*** Opening of Entries shown ***

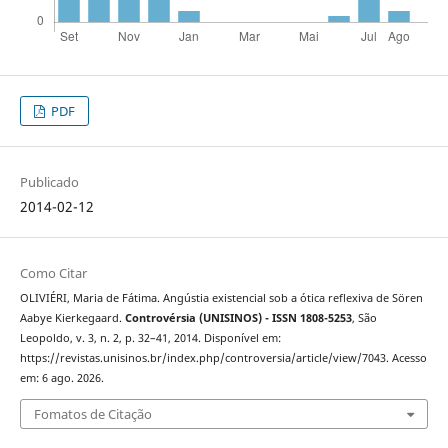
PDF
Publicado
2014-02-12
Como Citar
OLIVIÉRI, Maria de Fátima. Angústia existencial sob a ótica reflexiva de Sören
Aabye Kierkegaard.
Controvérsia (UNISINOS) - ISSN 1808-5253
, São
Leopoldo, v. 3, n. 2, p. 32–41, 2014. Disponível em:
https://revistas.unisinos.br/index.php/controversia/article/view/7043. Acesso
em: 6 ago. 2026.
Fomatos de Citação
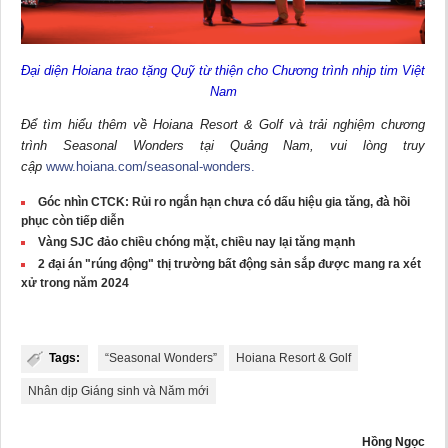
Đại diện Hoiana trao tặng Quỹ từ thiện cho Chương trình nhịp tim Việt
Nam
Để tìm hiểu thêm về Hoiana Resort & Golf và trải nghiệm chương
trình Seasonal Wonders tại Quảng Nam, vui lòng truy
cập
www.hoiana.com/seasonal-wonders
.
Góc nhìn CTCK: Rủi ro ngắn hạn chưa có dấu hiệu gia tăng, đà hồi
phục còn tiếp diễn
Vàng SJC đảo chiều chóng mặt, chiều nay lại tăng mạnh
2 đại án "rúng động" thị trường bất động sản sắp được mang ra xét
xử trong năm 2024
Tags:
“Seasonal Wonders”
Hoiana Resort & Golf
Nhân dịp Giáng sinh và Năm mới
Hồng Ngọc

*** Close of Entries shown ***

Request
Copy every line of the records that contains the string "Resort", matching its case.

Written response
Để tìm hiểu thêm về Hoiana Resort & Golf và trải nghiệm chương
Hoiana Resort & Golf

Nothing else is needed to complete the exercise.